PLAY
The man is born alone and he dies alone. In between the birth and the death he is thrown into various relationships. What is a relationship? Is it not the role-playing? An Individual plays various roles at the same time. A man is a father to his child, husband to his wife. He is also a son and a brother and a boss and a subordinate and a friend in connection with various people around. So also is a woman, daughter, a mother, a wife, a friend etc. So, each one of us is playing various roles in this drama on a very vast stage of life.

MASKS
Some times, people become so expert in this drama, that one start wearing various masks and changes the same with great expertise. If one is in front of a boss his mask is that of a subordinate. The next moment, when he is out of boss's cabin and faces subordinate, with great expertise he changes his mask and he becomes a boss. Are we not wearing all kinds in our relationships? In fact, we have become so much one with these masks, we have almost forgotten that it's a mask on our face and not the true face.

GIVE & TAKE
The trouble begins when one forgets that one is just playing his or her role in this drama and starts getting attached to one's own character or to the characters around. This emotional attachment for the people around, which develops due to the ignorance about one's own true nature plays a very significant role, in reducing our relationships to GIVE & TAKE phenomenon. For majority of us, as it is now, a relationship is a two-way transactional phenomenon, which always involves give and take in some form or the other, Hence, expectations are bound to be there from both the sides.

SELFISHNESS
Haven't you observed that in whichever relationship you have an emotional stake, you FEEL more about it and become more attached. With attachment comes expectation, which in turn enhances attachment, leading to the vicious circle. In this circle an individual becomes more and more self-centered and possessive of things and beings around. With this kind of selfishness, one starts converting beings into things and using things. When a person in the relationship becomes aware that he or she is being `used' & not loved, it is definitely the beginning of separation.

ISOLATION
More involvement in relationship brings isolation. E.g.

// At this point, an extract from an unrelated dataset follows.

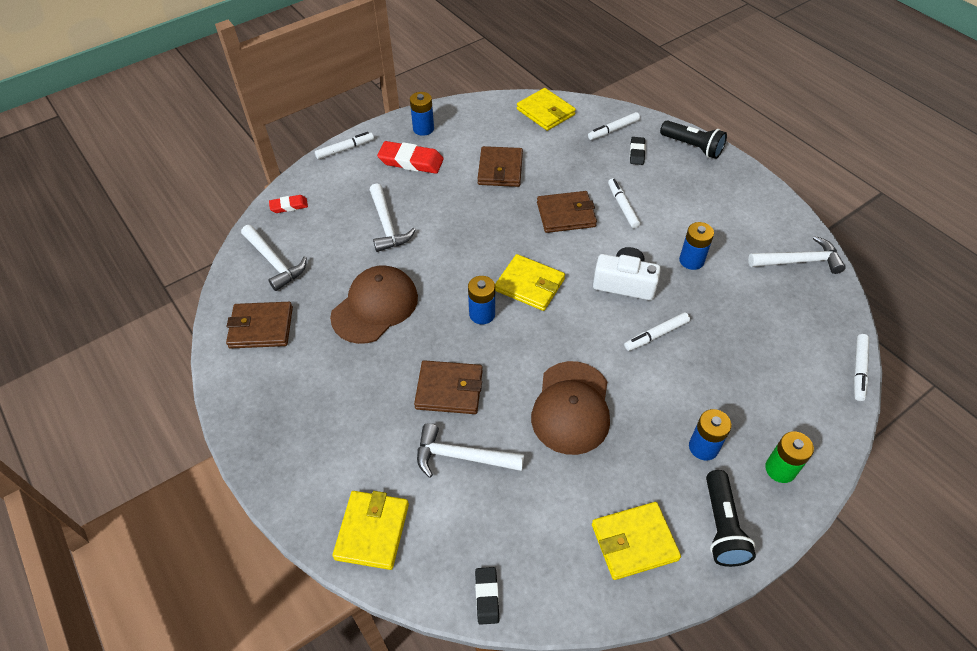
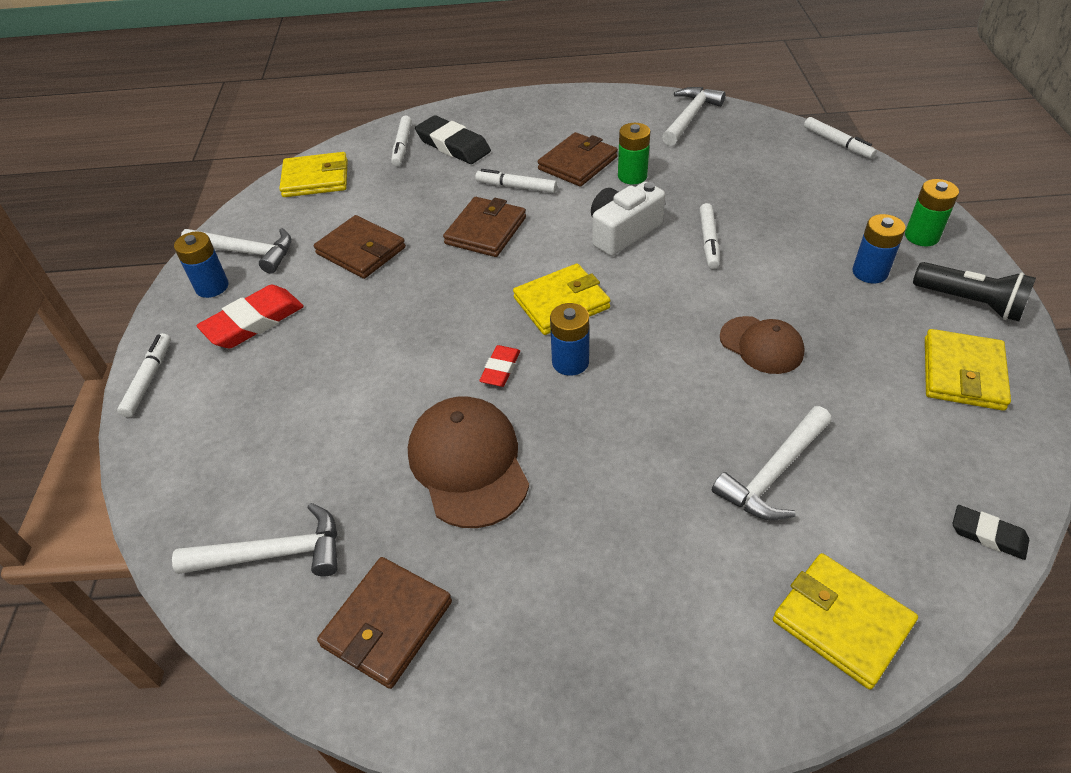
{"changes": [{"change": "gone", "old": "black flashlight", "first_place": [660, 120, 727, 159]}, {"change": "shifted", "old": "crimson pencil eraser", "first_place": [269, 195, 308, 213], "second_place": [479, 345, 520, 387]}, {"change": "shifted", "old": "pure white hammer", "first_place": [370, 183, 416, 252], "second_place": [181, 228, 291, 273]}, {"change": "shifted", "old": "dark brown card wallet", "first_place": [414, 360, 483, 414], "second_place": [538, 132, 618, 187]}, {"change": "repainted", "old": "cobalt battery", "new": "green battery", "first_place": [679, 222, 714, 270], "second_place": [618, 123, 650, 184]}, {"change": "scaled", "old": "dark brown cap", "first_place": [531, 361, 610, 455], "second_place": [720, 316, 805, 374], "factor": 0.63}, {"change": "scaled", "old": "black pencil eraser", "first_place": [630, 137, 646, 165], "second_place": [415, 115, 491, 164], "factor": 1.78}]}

If I start relating only to my wife and my daughter, I will be isolating myself from everybody around. Such isolation brings depression.

EXPECTATIONS
What does one expect from the relationships? If we go little deeper, one comes to the understanding that each one is expecting the gratification. It may sound little harsh but, is there anything else other than gratification - Which is the base of our relationships? Do we ever see this aspect? Have you not seen the moment a relationship is not gratifying one is no more interested in it?

CHANGE
The relationship, which was working beautifully until yesterday, works no more today, because things have gone topsy-turvy and they are not per the expectation. Hence one is not interested in it. Is it not the fact?

PRE-CONDITIONED MIND
Now who is this one expecting something in the relationships? Is it not the mind? If it is the mind, which is expecting, is it possible to know the significance of the relationships without understanding the mind and its complex nature? The relationship can help to understand the complex structure of the mind, if taken in proper perspective. In the relationship, the other can become the mirror to see one's expectation and ambitions. If that can happen, relationship can be a very revealing experience for one's self-development. But usually it does not happen. Because even though the other person is like a mirror, our own mind is the faculty which distorts the facts. This pre-occupied or pre-conditioned mind is the culprit, which does not allow us to things as they are. How can the relationship work, when the mind is already conditioned? Is there a way to free this mind from conditioning? Or, is it the very nature of the mind? If that is so, is it possible to free oneself from this mind? The spiritual significance of relationship is hidden in the answer of this question.

RELATING
To understand the spiritual significance of relationships, one has to first understand, what is the TRUE RELATIONSHIP. When the relationship is authentic and spontaneous it becomes RELATING. Relationship is like a pond of stagnant water, while relating is like a river flowing, dancing, moving to embrace the ocean. If the waters are clear the river is transparent so also when the mind is clear the relationship is transparent. There is no confusion, it becomes absolutely crystal clear phenomenon. In such a relationship there is no distortion of the fact and one sees one self into the mirror of the relationship.

MIRROR
I have seen such relationship existing between the master and the disciple. Here, the master becomes the mirror for the disciple to understand his own confusion. The master is the crystal clear mirror which does not distort, but reflects the reality which can lead the disciple towards the realization. Such a flowing and transparent relationship can become a catalyst for the tremendous spiritual growth spiral. Are we really ready for such things to happen to us? Who really bothers?

DISCIPLEHOOD (DISCIPLESHIP)
When one becomes disciple the master is already there because when one gains the attributes of discipleship one start learning from everything and from everywhere. Then one learns from the trees, the mountains, the sun & stars, the moon and the reflections thereof into the waters of the river and the ocean. One even learns from the child that absolutely pure quality called innocence. One learns humility from the blades of the green grass. The bird becomes a symbol of freedom and rose is nothing but love.

HUMILITY
Is it possible that just by getting rooted into the total surrender and the sensitivity, one becomes vulnerable for the ultimate to happen which transforms oneself and one's relationships around? Are TRUTH, BEAUTY & LOVE the natural outcome of such happening? I do not know.